Does U.S. tolerate anti-Muslim speech?
The latest flap: Radio-show host says Muslims should be deported, sparking a backlash.
Lu Gronseth listens regularly to WWTC, a conservative talk-radio station in Minneapolis, and even advertises his mortgage-loan business on the station. But when he learned that a nationally syndicated radio show host had told WWTC listeners that Muslims should be deported and made rude comments about what they could do with their religion, Mr. Gronseth pulled his ads from the station.
So have at least two other Minnesota businesses, at the urging of the Council on American-Islamic Relations in Washington, D.C., as have a handful of national companies, including OfficeMax, JCPenney, Wal-Mart, and AT&T. But the comments by host Michael Savage in October – and previous anti-Muslim speech – have not created the furor that knocked radio icon Don Imus off of MSNBC and CBS Radio after he denigrated a black women's basketball team. That leaves many Muslims-Americans – and non-Muslims like Mr.

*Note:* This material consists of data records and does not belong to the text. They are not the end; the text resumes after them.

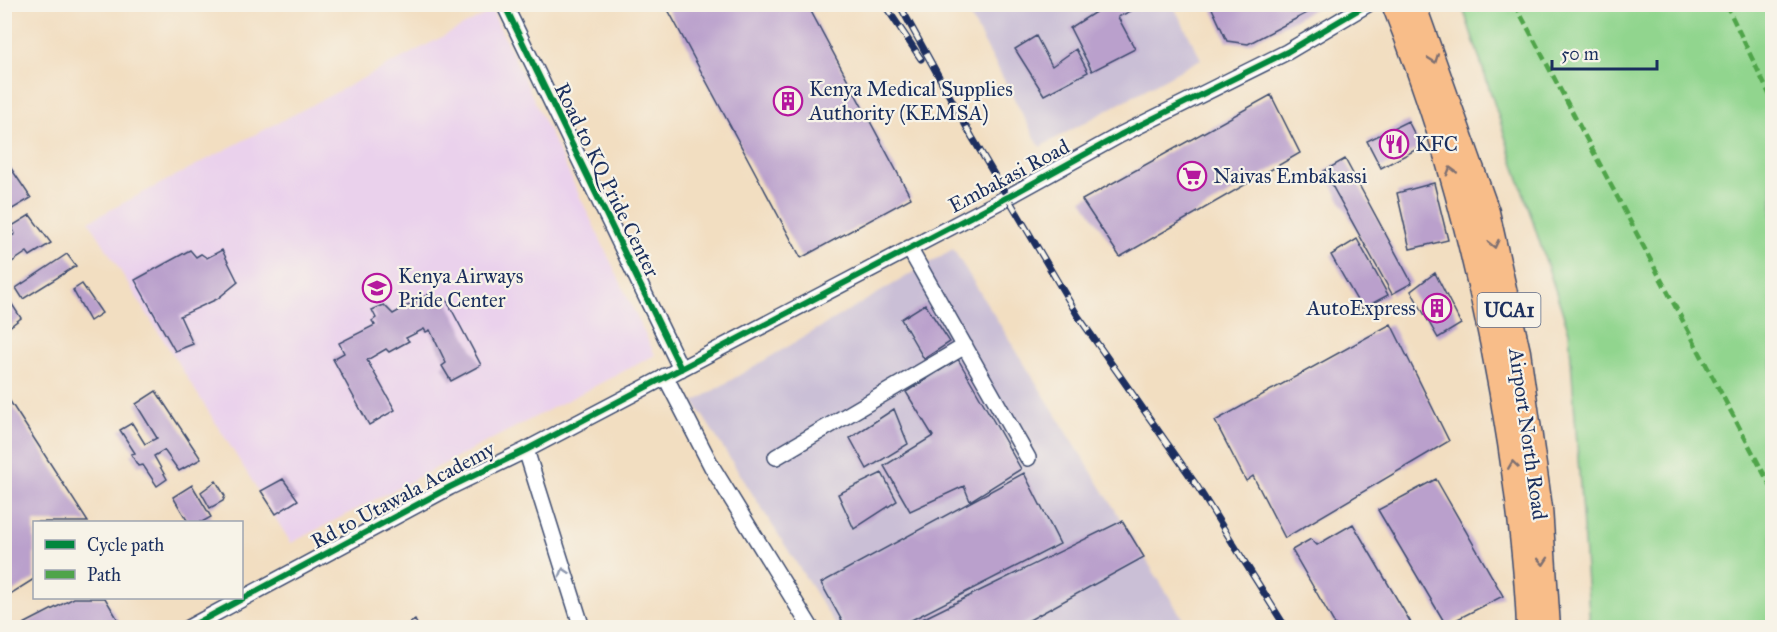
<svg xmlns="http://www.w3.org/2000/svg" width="1777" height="632" viewBox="0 0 1777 632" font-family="'IM FELL Great Primer',serif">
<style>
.built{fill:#ead1ec}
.industrial{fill:#cabfd6}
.green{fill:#91d58e;stroke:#568276;stroke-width:1.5}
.building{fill:#baa0cc}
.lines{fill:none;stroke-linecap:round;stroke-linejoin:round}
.minor-casing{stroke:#3b496d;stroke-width:18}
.primary-casing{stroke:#3b496d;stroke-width:27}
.minor{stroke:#fff;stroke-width:15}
.primary{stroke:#f8bd89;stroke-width:24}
.rail-casing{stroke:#1b2f5e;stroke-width:7}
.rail{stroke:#f7f3e8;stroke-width:4.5;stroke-dasharray:14;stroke-linecap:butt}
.quiet{stroke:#4fa44a;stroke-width:4.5;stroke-dasharray:9 4.5;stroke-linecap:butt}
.cycleway-casing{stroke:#f7f3e8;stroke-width:10}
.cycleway{stroke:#00873e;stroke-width:6}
.oneway{stroke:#7e6f71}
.oneway2{stroke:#8d97ae}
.labels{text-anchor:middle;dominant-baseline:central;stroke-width:4.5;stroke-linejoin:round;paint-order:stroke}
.shield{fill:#f7f3e8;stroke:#5d6a87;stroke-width:1.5}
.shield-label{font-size:20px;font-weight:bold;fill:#1b2f5e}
.poi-label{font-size:21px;fill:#1b2f5e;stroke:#f7f3e8;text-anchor:start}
.street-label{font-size:21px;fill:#1b2f5e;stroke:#f7f3e8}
</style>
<rect width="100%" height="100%" fill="#f7f3e8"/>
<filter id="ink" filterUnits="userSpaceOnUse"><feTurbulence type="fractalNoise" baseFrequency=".0167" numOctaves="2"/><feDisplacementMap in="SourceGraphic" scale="12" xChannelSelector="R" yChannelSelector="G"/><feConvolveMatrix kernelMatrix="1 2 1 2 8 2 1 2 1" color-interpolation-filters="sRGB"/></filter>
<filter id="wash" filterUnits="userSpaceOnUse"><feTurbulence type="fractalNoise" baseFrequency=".008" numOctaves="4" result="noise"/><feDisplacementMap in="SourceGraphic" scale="24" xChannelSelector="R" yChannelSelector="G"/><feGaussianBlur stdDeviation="1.35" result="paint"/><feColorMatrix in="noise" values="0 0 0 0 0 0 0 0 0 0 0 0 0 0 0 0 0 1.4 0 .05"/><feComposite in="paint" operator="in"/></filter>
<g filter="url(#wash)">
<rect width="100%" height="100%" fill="#f2dec1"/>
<path class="built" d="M492 11 655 355 291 543 89 221Z"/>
<path class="industrial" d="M964 5H1173L1201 59 1040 147Z
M953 249 1188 627H837L694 402Z"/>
<path class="green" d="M1462 5H1772V627H1590L1569 332Z"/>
<g id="blocks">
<path class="building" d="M665 4H807L911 198 801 258Z
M1108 4H1127L1131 11 1118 17 1135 49 1092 71 1070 28Z
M1210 4H1324L1248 44 1227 41Z
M1036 36 1052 66 1076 49 1088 72 1044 95 1015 49Z
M1271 95 1300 153 1120 257 1082 200Z
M1408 121 1421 147 1381 168 1367 141Z
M4 158 31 198 4 214Z
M1345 159 1412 283 1392 294 1324 171Z
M1434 183 1448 240 1410 249 1397 193Z
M30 215 51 243 30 256 27 252 12 262 4 251V241L15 234 12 226Z
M1357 239 1388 295 1362 309 1331 255Z
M190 250 196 257 201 254 207 258 222 250 238 282 217 299 180 316 193 344 175 351 135 280Z
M67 254 76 266 23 299 16 288Z
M1435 273 1461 324 1438 338 1411 291Z
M82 284 102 313 90 321 73 290Z
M4 292 21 318 8 328 4 323Z
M429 294 434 306 446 299 481 365 451 381 442 366 446 363 430 330 426 332 424 329 406 338 409 341 389 352 386 349 367 360 395 410 369 425 333 359 344 353 339 343 375 325 372 321 376 318 372 310 384 305 393 314Z
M925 304 950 342 924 359 901 319Z
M1391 324 1449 441 1285 538 1253 476 1246 481 1215 421Z
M958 359 1021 469 970 501 964 486 910 511 884 466 933 436 906 392Z
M156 391 201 459 179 471 164 450 154 456 167 479 157 486 143 465 138 466 131 454 135 453 120 430 132 423 145 444 157 438 136 404Z
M4 392 88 522H34V579L4 598Z
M894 409 908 444 867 469 850 438Z
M882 473 897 501 854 529 838 494Z
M1024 473 1060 544 896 628H846L821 583Z
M283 479 298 500 276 514 261 491Z
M1436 479 1503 596 1446 625 1378 510Z
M216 481 225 496 223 501 210 508 201 492Z
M192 485 211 517 202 522H188L173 497Z
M1122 521 1144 557 1015 628H904Z
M1353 524 1414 628H1337L1292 550 1311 539 1317 545Z
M74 598H105L123 628H16Z
M415 620 419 628H401Z"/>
</g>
</g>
<g filter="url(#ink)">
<use href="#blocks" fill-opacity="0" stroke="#3b496d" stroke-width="1.5"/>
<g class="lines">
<g class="minor-casing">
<path id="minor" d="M504 4 681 369
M909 248 1028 458
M665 376 712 467 811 628
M526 450 582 628
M776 457 965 346
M188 628 450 487 526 450 1008 197 1120 135 1287 52 1368 4"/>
</g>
<g class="primary-casing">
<path id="primary" d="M1394 4C1450 145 1487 293 1510 443 1519 504 1527 565 1529 628
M1413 4 1487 212 1518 352 1540 508 1548 628"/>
</g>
<use href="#minor" class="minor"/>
<use href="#primary" class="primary"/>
<g class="rail-casing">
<path id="rail" d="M884 4 921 59
M899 4 972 137 1078 316 1197 486 1286 628"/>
</g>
<use href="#rail" class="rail"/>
<path class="quiet" d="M1515 4 1772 489
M1726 4 1772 100"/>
<g class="cycleway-casing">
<path id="cycleway" d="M504 4 681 369
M188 628 450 487 526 450 1008 197 1120 135 1287 52 1368 4"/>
</g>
<use href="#cycleway" class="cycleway"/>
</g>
<defs><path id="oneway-chevron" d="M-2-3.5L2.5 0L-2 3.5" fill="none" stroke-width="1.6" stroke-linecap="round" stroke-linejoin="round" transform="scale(1.5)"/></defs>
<g class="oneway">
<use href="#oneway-chevron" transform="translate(1434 59) rotate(70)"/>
<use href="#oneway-chevron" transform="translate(1451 171) rotate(-106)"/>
<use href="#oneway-chevron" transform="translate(1494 244) rotate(77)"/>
<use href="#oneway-chevron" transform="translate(1513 465) rotate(-98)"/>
<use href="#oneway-chevron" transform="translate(1543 561) rotate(86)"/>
</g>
<use class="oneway2" href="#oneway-chevron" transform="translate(564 572) rotate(-107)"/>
</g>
<defs>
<g id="building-ring" transform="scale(1.5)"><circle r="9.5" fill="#f7f3e8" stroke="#b5179e" stroke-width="1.5"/><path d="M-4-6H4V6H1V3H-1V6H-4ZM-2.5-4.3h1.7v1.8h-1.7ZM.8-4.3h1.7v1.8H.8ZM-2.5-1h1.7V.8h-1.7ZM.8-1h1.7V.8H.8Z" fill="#b5179e"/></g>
<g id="restaurant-ring" transform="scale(1.5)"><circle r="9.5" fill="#f7f3e8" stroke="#b5179e" stroke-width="1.5"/><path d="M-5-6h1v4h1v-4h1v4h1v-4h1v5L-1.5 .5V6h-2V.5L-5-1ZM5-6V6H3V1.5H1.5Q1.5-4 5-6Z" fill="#b5179e"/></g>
<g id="supermarket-ring" transform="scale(1.5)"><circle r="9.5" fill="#f7f3e8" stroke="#b5179e" stroke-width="1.5"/><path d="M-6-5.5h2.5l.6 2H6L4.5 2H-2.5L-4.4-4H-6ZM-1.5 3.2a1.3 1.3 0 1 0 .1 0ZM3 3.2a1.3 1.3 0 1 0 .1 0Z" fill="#b5179e"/></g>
<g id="university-ring" transform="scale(1.5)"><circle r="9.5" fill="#f7f3e8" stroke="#b5179e" stroke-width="1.5"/><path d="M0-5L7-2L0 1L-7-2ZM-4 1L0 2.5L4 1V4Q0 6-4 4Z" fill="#b5179e"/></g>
</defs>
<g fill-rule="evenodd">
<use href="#building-ring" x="788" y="101"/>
<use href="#restaurant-ring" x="1394" y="144"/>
<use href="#supermarket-ring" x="1192" y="176"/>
<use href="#university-ring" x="377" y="288"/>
<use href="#building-ring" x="1437" y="308"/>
</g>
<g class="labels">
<rect class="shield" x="1477.5" y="293" width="63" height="34" rx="4.5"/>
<g class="shield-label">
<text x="1509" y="310">UCA1</text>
</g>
<g class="poi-label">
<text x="809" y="89">Kenya Medical Supplies<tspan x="809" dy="24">Authority (KEMSA)</tspan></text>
<text x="1415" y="144">KFC</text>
<text x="1213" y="176">Naivas Embakassi</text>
<text x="398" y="276">Kenya Airways<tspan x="398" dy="24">Pride Center</tspan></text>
<text x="1416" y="308" text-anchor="end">AutoExpress</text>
</g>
<g class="street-label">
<text transform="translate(1009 176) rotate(-28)">Embakasi Road</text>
<text transform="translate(607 180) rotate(64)">Road to KQ Pride Center</text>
<text transform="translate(1528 434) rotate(82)">Airport North Road</text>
<text transform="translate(403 495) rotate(-28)">Rd to Utawala Academy</text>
</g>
</g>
<rect width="1777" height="632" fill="none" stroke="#f7f3e8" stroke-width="24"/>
<rect x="33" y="521" width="210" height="78" fill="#f7f3e8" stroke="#9fa5b1" stroke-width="1.5"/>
<rect x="45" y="540" width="30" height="9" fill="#00873e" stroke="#9fa5b1" stroke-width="1.5"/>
<text x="87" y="551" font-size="18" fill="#1b2f5e">Cycle path</text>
<rect x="45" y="570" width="30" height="9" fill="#4fa44a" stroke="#9fa5b1" stroke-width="1.5"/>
<text x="87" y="581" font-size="18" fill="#1b2f5e">Path</text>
<path d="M1552 60v9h105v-9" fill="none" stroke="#1b2f5e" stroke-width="3"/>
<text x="1561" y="60" font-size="18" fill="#1b2f5e" stroke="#f7f3e8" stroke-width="4.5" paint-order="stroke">50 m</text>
</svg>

Gronseth – suspicious that Americans have a double standard when it comes to Islam.
"My sense is that you could say anti-Muslim comments that you could never get away with, saying for example, as anti-Jewish comments," said Stephen Wessler of the Center for the Prevention of Hate Violence in Portland, Maine. "There's a much greater public level of acceptance of denigrating Muslims."
Indeed, anti-Muslim feeling in the United States, far from cooling since the immediate aftermath of 9/11, has edged higher, polls suggest.
For example: 35 percent of Americans had an unfavorable opinion of Muslims, up from 29 percent in March 2002, according to a survey by the Pew Research Center for the People and the Press. The same survey shows a rise in the number of people who say Islam is more likely than other religions to encourage violence: 45 percent in 2007 versus 25 percent in 2002, although that figure has fluctuated over time.